▶ **TASK DIRECTIONS**: Write out the data word for word and omit every picture.

═════ DATA ═════

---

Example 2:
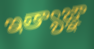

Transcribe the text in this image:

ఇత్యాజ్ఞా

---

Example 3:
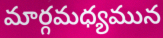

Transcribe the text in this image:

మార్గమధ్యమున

═════

▶ **RESULT**:
---

Example 2:

Transcribe the text in this image:

ఇత్యాజ్ఞా

---

Example 3:

Transcribe the text in this image:

మార్గమధ్యమున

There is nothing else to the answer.